No one can accuse Biogen Idec of playing favorites. The company has been under assault by luminaries from Bill and Hillary Clinton to Lance Armstrong, who are trying to get Biogen's Tysabri drug for Fred Baron, a legal bigwig who's dying of multiple myeloma. Tysabri is in Phase I testing in multiple myeloma patients. But Baron doesn't meet the trial criteria. And Biogen has an ironclad policy of refusing the med for so-called "compassionate use."
Biogen's reasoning is rooted in Tysabri's complex biography. As you all know, the drug was hailed as a major breakthrough for multiple sclerosis patients after its first launch, but then was pulled off the market in February 2005 because of links to a potentially fatal brain infection, PML. The drug was reintroduced in 2006 under a restrictive access program.
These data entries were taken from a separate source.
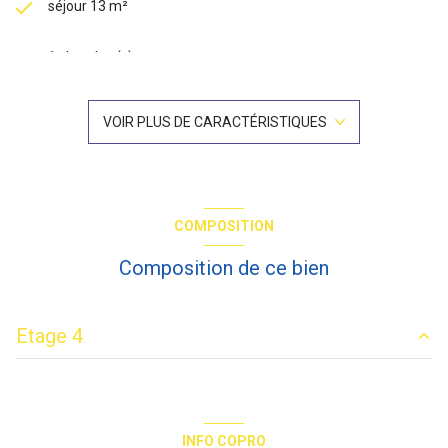
séjour 13 m²
1 chambre(s)
1 salle(s) de bain
VOIR PLUS DE CARACTÉRISTIQUES
construit en 1900
kitchenette (équipée)
COMPOSITION
Chauffage individuel : radiateur (electrique)
Composition de ce bien
exposition Nord-Ouest
Etage 4
1 niveau(x)
entrée
3.55 m²
4ème étage
salon/sejour
12.92 m²
INFO COPRO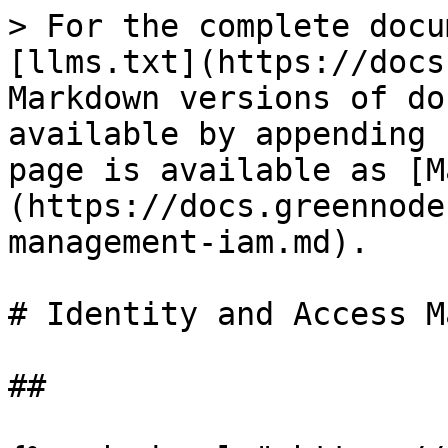
> For the complete docu
[llms.txt](https://docs
Markdown versions of do
available by appending 
page is available as [M
(https://docs.greennode
management-iam.md).

# Identity and Access M
##
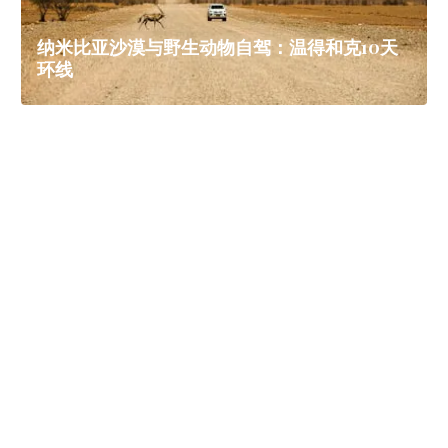
纳米比亚沙漠与野生动物自驾：温得和克10天
环线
Since then, Tysabri has won a broader market, with an approval to treat Crohn's disease. It's also seen a couple of new cases of PML in Europe; those cases were added to Tysabri's labeling.
Biogen CEO Jim Mullen (photo) has held up under the assault of publicity ginned up on Baron's behalf. Calls from the likes of Armstrong, Ted Kennedy, the Clintons, John Kerry and Henry Waxman haven't swayed him. The company doesn't want to set a precedent by allowing Baron to use Tysabri, given the PML risks--and the risk to Tysabri's future should Baron experience an adverse reaction. "We want to protect access for patients who are on the drug now and rely on it," a Biogen spokeswoman told Pharmalot. "[W]e feel like we can't make an exception in this case."